Rupanya, dalam artikelnya, blog MerdekaInd menambahkan kalimat baru di bawah foto yang menampilkan Ma'ruf. Kalimat itu berbunyi: "Karena sering terjadi salah mengartikan alquran, sehingga mereka dengan sangat mudah didoktrin menjadi radikal akhirnya menjadi teroris."

Seolah-olah, kalimat itu merupakan kutipan pernyataan Ma'ruf.
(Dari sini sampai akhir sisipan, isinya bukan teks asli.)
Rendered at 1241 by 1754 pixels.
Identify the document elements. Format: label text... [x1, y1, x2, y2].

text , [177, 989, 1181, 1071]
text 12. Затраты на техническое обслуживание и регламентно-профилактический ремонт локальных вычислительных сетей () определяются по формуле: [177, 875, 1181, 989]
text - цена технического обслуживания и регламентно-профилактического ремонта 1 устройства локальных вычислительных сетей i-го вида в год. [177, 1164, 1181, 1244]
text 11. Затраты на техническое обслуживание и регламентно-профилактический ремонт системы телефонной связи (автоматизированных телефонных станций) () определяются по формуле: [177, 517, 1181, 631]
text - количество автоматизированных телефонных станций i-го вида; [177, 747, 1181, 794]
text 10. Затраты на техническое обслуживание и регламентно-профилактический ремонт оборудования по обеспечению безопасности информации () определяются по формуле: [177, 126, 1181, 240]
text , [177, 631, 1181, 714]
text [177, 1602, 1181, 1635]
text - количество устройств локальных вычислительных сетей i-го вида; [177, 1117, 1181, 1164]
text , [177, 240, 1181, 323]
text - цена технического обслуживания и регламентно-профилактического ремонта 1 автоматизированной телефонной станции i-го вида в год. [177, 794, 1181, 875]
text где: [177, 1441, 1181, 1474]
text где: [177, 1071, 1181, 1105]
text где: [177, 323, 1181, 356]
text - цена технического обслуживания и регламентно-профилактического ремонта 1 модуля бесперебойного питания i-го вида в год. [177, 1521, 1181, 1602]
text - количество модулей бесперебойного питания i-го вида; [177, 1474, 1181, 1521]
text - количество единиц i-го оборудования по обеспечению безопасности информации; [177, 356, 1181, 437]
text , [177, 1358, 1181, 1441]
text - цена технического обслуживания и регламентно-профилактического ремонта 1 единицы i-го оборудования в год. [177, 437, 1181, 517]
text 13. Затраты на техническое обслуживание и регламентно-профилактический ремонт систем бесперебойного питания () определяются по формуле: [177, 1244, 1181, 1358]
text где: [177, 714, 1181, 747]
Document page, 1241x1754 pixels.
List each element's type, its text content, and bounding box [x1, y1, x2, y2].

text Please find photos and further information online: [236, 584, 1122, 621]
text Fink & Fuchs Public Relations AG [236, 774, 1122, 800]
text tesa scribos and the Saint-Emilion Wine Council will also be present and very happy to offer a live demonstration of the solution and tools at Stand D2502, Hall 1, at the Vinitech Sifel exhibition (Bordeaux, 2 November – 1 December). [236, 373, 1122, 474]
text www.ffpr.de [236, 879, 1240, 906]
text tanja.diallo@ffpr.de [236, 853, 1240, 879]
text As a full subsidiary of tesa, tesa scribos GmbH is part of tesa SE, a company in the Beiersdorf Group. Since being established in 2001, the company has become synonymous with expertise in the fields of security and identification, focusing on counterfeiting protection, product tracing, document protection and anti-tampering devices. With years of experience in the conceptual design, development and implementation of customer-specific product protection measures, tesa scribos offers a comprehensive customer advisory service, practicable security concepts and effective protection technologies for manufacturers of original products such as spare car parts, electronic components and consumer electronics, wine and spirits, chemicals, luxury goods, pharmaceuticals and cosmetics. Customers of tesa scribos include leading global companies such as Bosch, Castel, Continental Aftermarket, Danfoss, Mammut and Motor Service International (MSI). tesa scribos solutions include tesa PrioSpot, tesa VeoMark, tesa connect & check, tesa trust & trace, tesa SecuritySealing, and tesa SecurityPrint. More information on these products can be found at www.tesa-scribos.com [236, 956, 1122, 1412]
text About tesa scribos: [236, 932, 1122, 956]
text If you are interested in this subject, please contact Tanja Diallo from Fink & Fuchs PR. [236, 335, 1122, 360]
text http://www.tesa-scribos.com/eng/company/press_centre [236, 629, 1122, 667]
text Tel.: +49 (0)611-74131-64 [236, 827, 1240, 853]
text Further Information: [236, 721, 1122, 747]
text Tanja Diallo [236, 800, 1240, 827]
Namun, saat kalimat tersebut ditelusuri dengan mesin pencarian Google, tidak ditemukan berita di media arus utama yang memuat kalimat itu yang diucapkan oleh Ma'ruf.

Terkait Ma'ruf Amin Tinggalkan Sarung

Dikutip dari situs Suara.com, saat serah terima jabatan di Istana Wakil Presiden pada 21 Oktober 2019, Wapres Ma'ruf Amin memang tidak mengenakan sarung, melainkan jas dan celana panjang. Namun, dalam rapat pertama Kabinet Indonesia Maju di Istana Merdeka pada 24 Oktober 2019, seperti dikutip dari laman Kompas.com, Ma'ruf kembali mengenakan sarung.

Berdasarkan arsip pemberitaan Tempo, gaya Ma'ruf Amin yang khas dengan sarung dan baju koko mempengaruhi orang-orang di lingkungan kantor wakil presiden. Hal itu, salah satunya, terlihat saat Ma'ruf hendak salat Jumat bersama para stafnya di Masjid Baiturrahman, Kompleks Istana Wakil Presiden, pada 25 Oktober 2019.

Saat itu, Ketua Majelis Ulama Indonesia nonaktif tersebut mengenakan sarung berwarna putih. Para staf Ma'ruf pun, seperti Kepala Sekretariat Wapres Mohammad Oemar, Asisten Deputi Komunikasi dan Informasi Publik Sekretariat Wapres Rusmin Nuryadin, dan Deputi Bidang Dukungan Kebijakan Pembangunan Manusia dan Pemerataan Pembangunan Bambang Widianto, kompak mengenakan sarung.

Sebelum dilantik sebagai wakil presiden, Ma'ruf Amin pernah menyatakan kesiapannya jika harus melepas sarungnya dan memakai celana saat bertugas. Ma'ruf bercerita bahwa ia sebenarnya sudah merasa nyaman dengan gaya berpakaian khasnya, yakni baju koko, jas, kopiah, dan sarung. Namun, jika gayanya itu dilarang oleh peraturan pakaian resmi, ia siap melepasnya. "Sampai hari ini, saya masih pakai sarung sebelum dilarang," katanya.

KESIMPULAN

Berdasarkan pemeriksaan fakta di atas, narasi yang menyebut bahwa Wakil Presiden Ma'ruf Amin ingin mencegah radikalisme sejak tingkat PAUD dengan menjauhkan anak-anak dari Alquran merupakan narasi yang keliru. Narasi itu terdapat dalam artikel di blog MerdekaInd yang menyalin isi berita CNN Indonesia, namun judulnya telah diubah.